When you print the records below, keep every word exact and leave out the images.

Material shown.
┄┄┄┄┄┄┄┄┄┄
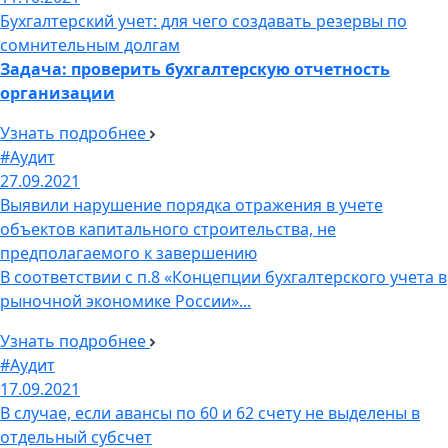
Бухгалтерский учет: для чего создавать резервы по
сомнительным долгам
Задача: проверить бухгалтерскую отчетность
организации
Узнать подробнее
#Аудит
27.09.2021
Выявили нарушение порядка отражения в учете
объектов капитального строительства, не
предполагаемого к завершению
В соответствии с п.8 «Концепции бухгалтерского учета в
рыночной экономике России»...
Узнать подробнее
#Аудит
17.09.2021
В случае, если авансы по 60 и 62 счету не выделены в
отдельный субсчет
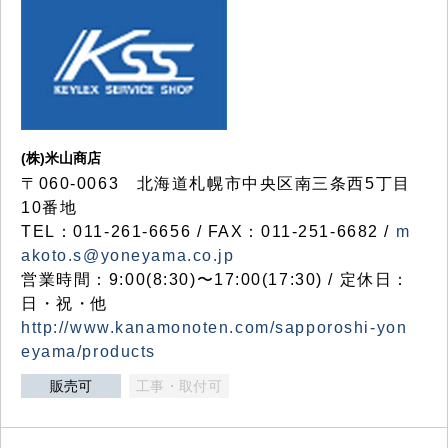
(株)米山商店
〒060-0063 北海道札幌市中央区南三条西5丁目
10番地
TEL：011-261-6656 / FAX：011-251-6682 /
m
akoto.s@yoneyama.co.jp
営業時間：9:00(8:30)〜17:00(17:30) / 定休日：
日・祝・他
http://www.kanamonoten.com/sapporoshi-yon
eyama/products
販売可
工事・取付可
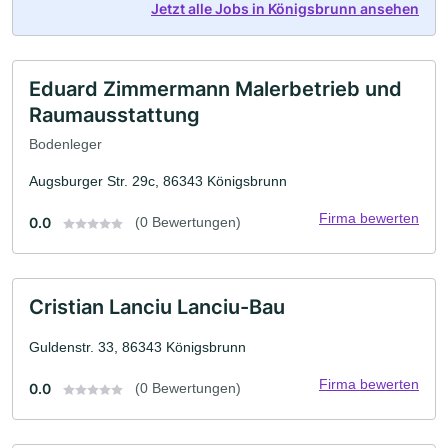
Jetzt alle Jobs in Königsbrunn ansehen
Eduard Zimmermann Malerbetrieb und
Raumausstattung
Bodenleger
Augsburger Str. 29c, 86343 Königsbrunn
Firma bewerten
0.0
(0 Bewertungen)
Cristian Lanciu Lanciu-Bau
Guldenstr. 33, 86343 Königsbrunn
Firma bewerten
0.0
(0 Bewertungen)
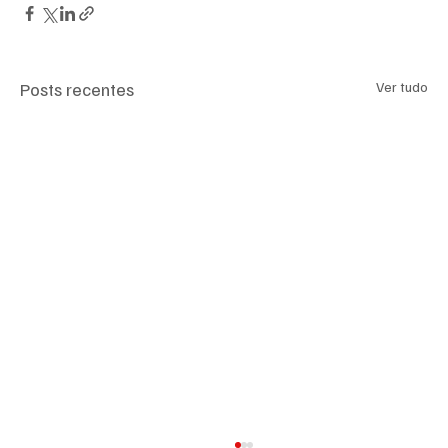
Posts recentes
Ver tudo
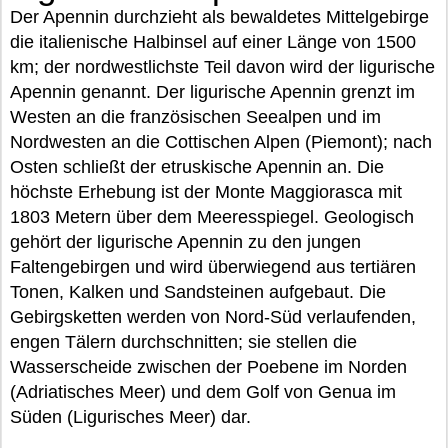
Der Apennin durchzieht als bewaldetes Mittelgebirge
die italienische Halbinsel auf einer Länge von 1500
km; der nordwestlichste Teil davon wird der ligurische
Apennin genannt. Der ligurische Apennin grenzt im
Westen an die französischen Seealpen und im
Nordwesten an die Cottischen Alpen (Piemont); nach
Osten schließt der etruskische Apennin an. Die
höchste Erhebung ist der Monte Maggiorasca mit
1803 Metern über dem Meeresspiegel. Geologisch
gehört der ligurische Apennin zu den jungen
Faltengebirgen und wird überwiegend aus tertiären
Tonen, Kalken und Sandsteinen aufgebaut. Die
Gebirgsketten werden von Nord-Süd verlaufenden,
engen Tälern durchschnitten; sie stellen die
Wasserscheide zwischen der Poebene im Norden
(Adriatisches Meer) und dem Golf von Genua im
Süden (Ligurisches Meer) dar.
┄┄┄┄┄┄┄┄┄┄
Response for this exercise.
Бухгалтерский учет: для чего создавать резервы по
сомнительным долгам
Задача: проверить бухгалтерскую отчетность
организации
Узнать подробнее
#Аудит
27.09.2021
Выявили нарушение порядка отражения в учете
объектов капитального строительства, не
предполагаемого к завершению
В соответствии с п.8 «Концепции бухгалтерского учета в
рыночной экономике России»...
Узнать подробнее
#Аудит
17.09.2021
В случае, если авансы по 60 и 62 счету не выделены в
отдельный субсчет
(株)米山商店
〒060-0063 北海道札幌市中央区南三条西5丁目
10番地
TEL：011-261-6656 / FAX：011-251-6682 /
m
akoto.s@yoneyama.co.jp
営業時間：9:00(8:30)〜17:00(17:30) / 定休日：
日・祝・他
http://www.kanamonoten.com/sapporoshi-yon
eyama/products
販売可
工事・取付可
Jetzt alle Jobs in Königsbrunn ansehen
Eduard Zimmermann Malerbetrieb und
Raumausstattung
Bodenleger
Augsburger Str. 29c, 86343 Königsbrunn
Firma bewerten
0.0
(0 Bewertungen)
Cristian Lanciu Lanciu-Bau
Guldenstr. 33, 86343 Königsbrunn
Firma bewerten
0.0
(0 Bewertungen)
Posts recentes
Ver tudo
Der Apennin durchzieht als bewaldetes Mittelgebirge
die italienische Halbinsel auf einer Länge von 1500
km; der nordwestlichste Teil davon wird der ligurische
Apennin genannt. Der ligurische Apennin grenzt im
Westen an die französischen Seealpen und im
Nordwesten an die Cottischen Alpen (Piemont); nach
Osten schließt der etruskische Apennin an. Die
höchste Erhebung ist der Monte Maggiorasca mit
1803 Metern über dem Meeresspiegel. Geologisch
gehört der ligurische Apennin zu den jungen
Faltengebirgen und wird überwiegend aus tertiären
Tonen, Kalken und Sandsteinen aufgebaut. Die
Gebirgsketten werden von Nord-Süd verlaufenden,
engen Tälern durchschnitten; sie stellen die
Wasserscheide zwischen der Poebene im Norden
(Adriatisches Meer) und dem Golf von Genua im
Süden (Ligurisches Meer) dar.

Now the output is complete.